EUEm 1990, eu trabalhava com fotojornalismo, mas também fazia fotografia musical para ganhar dinheiro. Houve um aumento na música neonazista naquela época, incluindo bandas como Screwdriver e The Movimento de Sangue e Honra. Inicialmente eu ia escrever uma revista sobre isso, mas acabou sendo um projeto enorme e tive que passar dois anos acompanhando essas pessoas por todo o país. Isso resultou em um livro e um documentário.
Foi um projeto difícil e teve desafios éticos, além de desafios perigosos, mas isso fazia parte do charme. As pessoas duvidaram de mim, mas fui honesto sobre o que queria fazer. Eles sabiam que eu não concordava com a política deles, mas não tinha agenda.
Trabalhei com um editor e editor judeu Meu livro resultante, Public EnemyMas recebi muitas repreensões de pessoas que disseram: como você ousa fazer isso? Mas acho que o objetivo de ser um artista é explorar e desafiar coisas que são desconfortáveis. A câmera dá a você o incrível privilégio de estar envolvido na vida de outras pessoas. Skinheads eram símbolos de um ponto de vista político específico, mas eu queria ir além disso e chegar o mais próximo possível.
Minha crença principal é que precisamos ser capazes de nos comunicar, tocar a humanidade, tentar nos conectar uns com os outros de alguma forma, mas também não estou tentando tolerar ou subestimar os extremos.
Inicialmente, o que vi foi extremamente chocante. Quando você está nesse ambiente, é muito tóxico e nojento. Eu estive em situações em que havia tumultos completos e lutas acontecendo o tempo todo. Eu apenas tentei manter minha cabeça baixa. Recebi um clipe ocasional, mas não causei muitos danos.

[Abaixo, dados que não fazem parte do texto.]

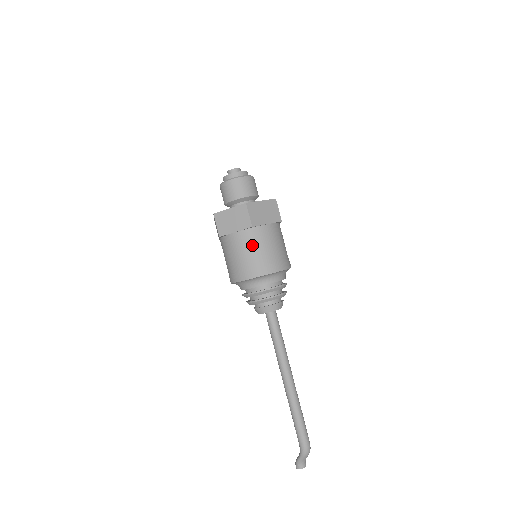
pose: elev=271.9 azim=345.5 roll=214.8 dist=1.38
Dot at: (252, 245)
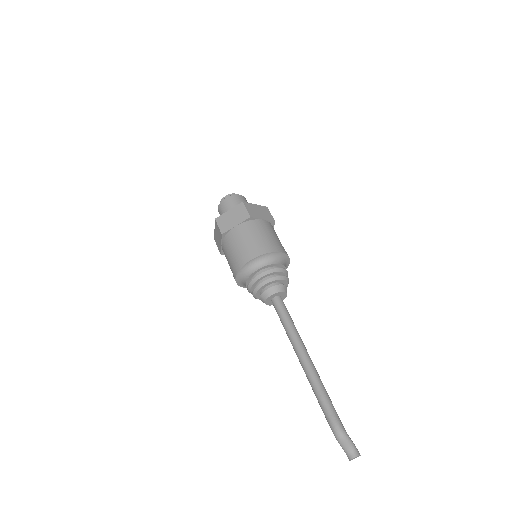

Nesta foto estamos em uma área muito chique de Milton Keynes e há uma escola atrás de nós. Um grupo de skinheads alugou o salão de uma escola, alegando que era para uma festa de aniversário de 21 anos, mas na verdade era para um evento. Assim, uma banda skinhead neonazista e todos os seus seguidores aparecem para o horror total das pessoas que alugam o salão. Alguém chamou a polícia, que cercou o prédio, mas eles tiveram que continuar porque não queriam essas pessoas na rua – isso teria causado mais problemas.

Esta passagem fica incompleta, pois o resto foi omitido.